For a while, I was convinced that I was. Then I found this article on Wired, titled “Inside the Twisted Mind of the Security Professional.” From the article:
Security requires a particular mindset. Security professionals — at least the good ones — see the world differently. They can’t walk into a store without noticing how they might shoplift. They can’t use a computer without wondering about the security vulnerabilities. They can’t vote without trying to figure out how to vote twice. They just can’t help it. [...]
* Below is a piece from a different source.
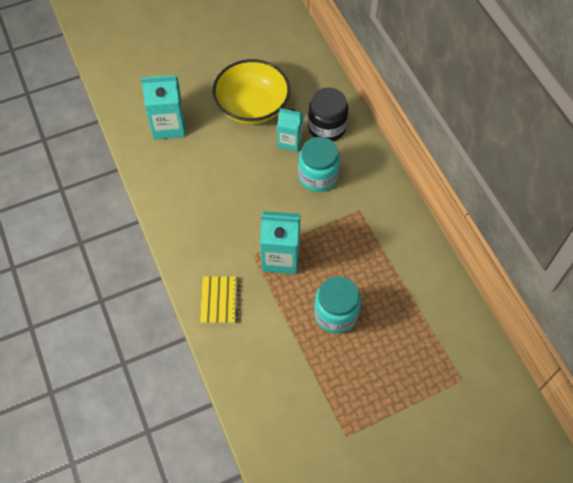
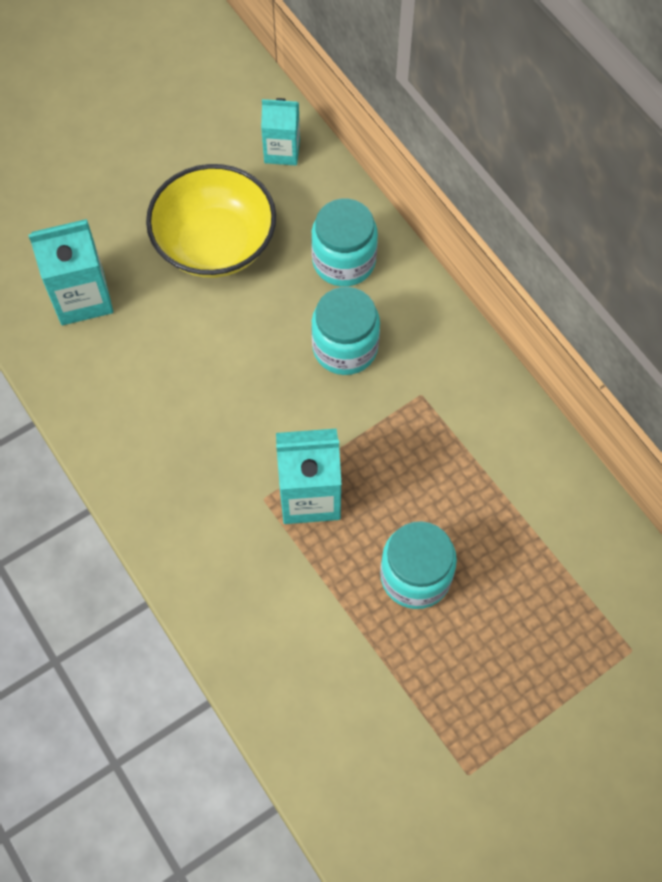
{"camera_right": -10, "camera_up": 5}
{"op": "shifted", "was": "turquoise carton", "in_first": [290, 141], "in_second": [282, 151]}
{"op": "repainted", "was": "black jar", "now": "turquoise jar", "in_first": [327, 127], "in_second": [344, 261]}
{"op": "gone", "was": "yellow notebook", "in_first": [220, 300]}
This kind of thinking is not natural for most people. It’s not natural for engineers. Good engineering involves thinking about how things can be made to work; the security mindset involves thinking about how things can be made to fail. It involves thinking like an attacker, an adversary or a criminal. You don’t have to exploit the vulnerabilities you find, but if you don’t see the world that way, you’ll never notice most security problems.
I’ve often speculated about how much of this is innate, and how much is teachable. In general, I think it’s a particular way of looking at the world, and that it’s far easier to teach someone domain expertise — cryptography or software security or safecracking or document forgery — than it is to teach someone a security mindset.
Yes! I’m normal! (Well …)
That is exactly the way I see things. When I see web forms, I wonder if they’ll accept an apostrophe. When I see security tags at the store, I wonder how difficult (or easy) they are to remove. I’m the guy who, when bored at the mall, tries to figure out a way to remove the ATM machine. I’m the guy who drives around the neighborhood trying his car alarm remote and garage door opener at the end of your driveway. I’m the guy who shakes his head when you leave your car running outside the convenient store “just for a second”. I’m the guy who cringes when I hear you reading your credit card number over a cell phone or, God forbid, a cordless phone.
I’m not a criminal. In fact, the world is safer because of people like me — like us. People like us came up with encryption, and tougher password requirements, and digital scrambling. We’re the reason cars are harder to hot wire and your social security number is no longer your driver license number. By noticing how unsafe things are, we make things safer.